I was still in my pajamas. From the timestamp on an e-mail, I know I e-mailed my best friend around 8:10 AM. Her brothers lived in NYC at the time.
“G,
Are your brothers okay?
–L”
Her response, a few minutes later:
“I think so. Why?”
She had an 8 AM class across campus on Tuesdays and Thursdays. I e-mailed her, assuming that she’d get it after coming home from class and hearing what had happened. She slept in that day and skipped class, waking up to my e-mail.
Her second response, a few minutes after that:
“HOLY SHIT!”
(Her brothers were okay. One still lives in NYC; the other returned to their hometown.)
The networks started reporting that there was smoke coming from a crash at the Pentagon. I know I went to my dorm room door and just opened it wide. I didn’t care. No one was up yet, and I kept getting up to go look in the hallway, to see if anyone else was awake and out of their rooms. I didn’t know where to go – not the gym, that was for sure. I logged on to AIM and waited for someone, anyone to sign on. I clearly recall thinking, I need for someone else to wake up and turn on their television. I need to know this isn’t a dream. Another peer advisor up on the seventh floor, Becky, signed on. I told her to turn on her TV. No pleasantries, just “Becky, turn your tv on.” I asked if she had morning class, and she said, “No.” I told her I was coming upstairs, and we turned on the giant projection TV in the seventh floor lounge.
We watched the rest of that morning’s events unfold on the big screen. I remember wanting to throw up when the towers collapsed. I went back down to my room after the second tower collapsed and just sat in front of the TV for a while before getting ready, going to lunch, and walking to class. I debated about whether or not to go, but classes hadn’t been cancelled, and I didn’t want to see any more repeats of any of the video footage from that morning. I took my Walkman with me on the fifteen-minute walk to my psychology lecture. It was a surreal walk. Beautiful day, sun warming my shoulders and back, but I was listening to the NPR hosts recap a terrorist attack that I had watched live on TV.
In the lecture hall, about a third of the class was out. No one was talking. The professor came in, sighed, and said, “Well, I, uh – I don’t know what to say about today. I went by Walgreens this morning to pick up pictures from New York City that I got developed. My boys and I went there last weekend for Labor Day. I was looking at them in my office just as I heard the news, and there was a picture of my boys on the World Trade Center observation deck. And now… well, I can’t stop thinking about it. And that’s why I decided to come to class today. I’m glad to see you all here. Normal routines will help us start to get through this in some ways.” And we learned about chemical uptake and receptors on neurons. And it felt good to be in that classroom, sketching crappy diagrams of the nervous system and brain cells.

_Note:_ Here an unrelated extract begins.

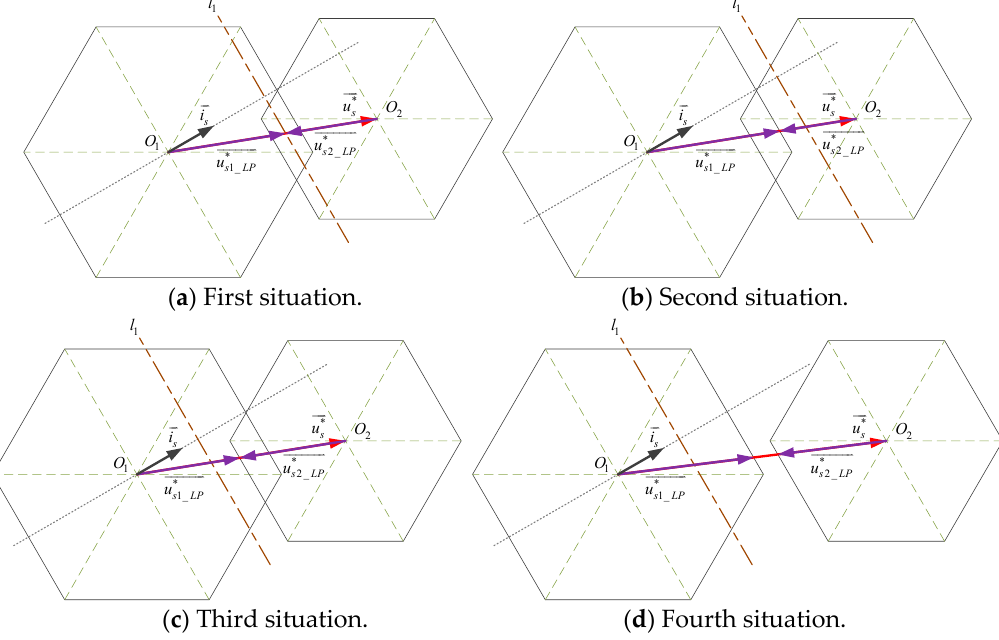
Figure 8. Voltage vector distribution examples of linear partition method.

I don’t remember what I did on the afternoon or evening of September 11. I think I went to work at my tutoring job, though I’m not sure. I know I stayed up late, listening to the NPR hosts, and that I didn’t sleep well when I did finally pass out on the bottom bunk. I woke up every hour or two, hoping there wasn’t going to be news of more. I haven’t really watched TV news since 2001. The images and videos from that morning stick in my head to this day, and even seeing them on YouTube or seeing photos in the retrospectives that so many news sites are running this week is making me jittery and a little sick to my stomach.
There are some amazing articles and photos out there, and I may link to them tomorrow. But not tonight. Tonight I’m just going to meditate on life for a while, hug my family close, and enjoy the evening.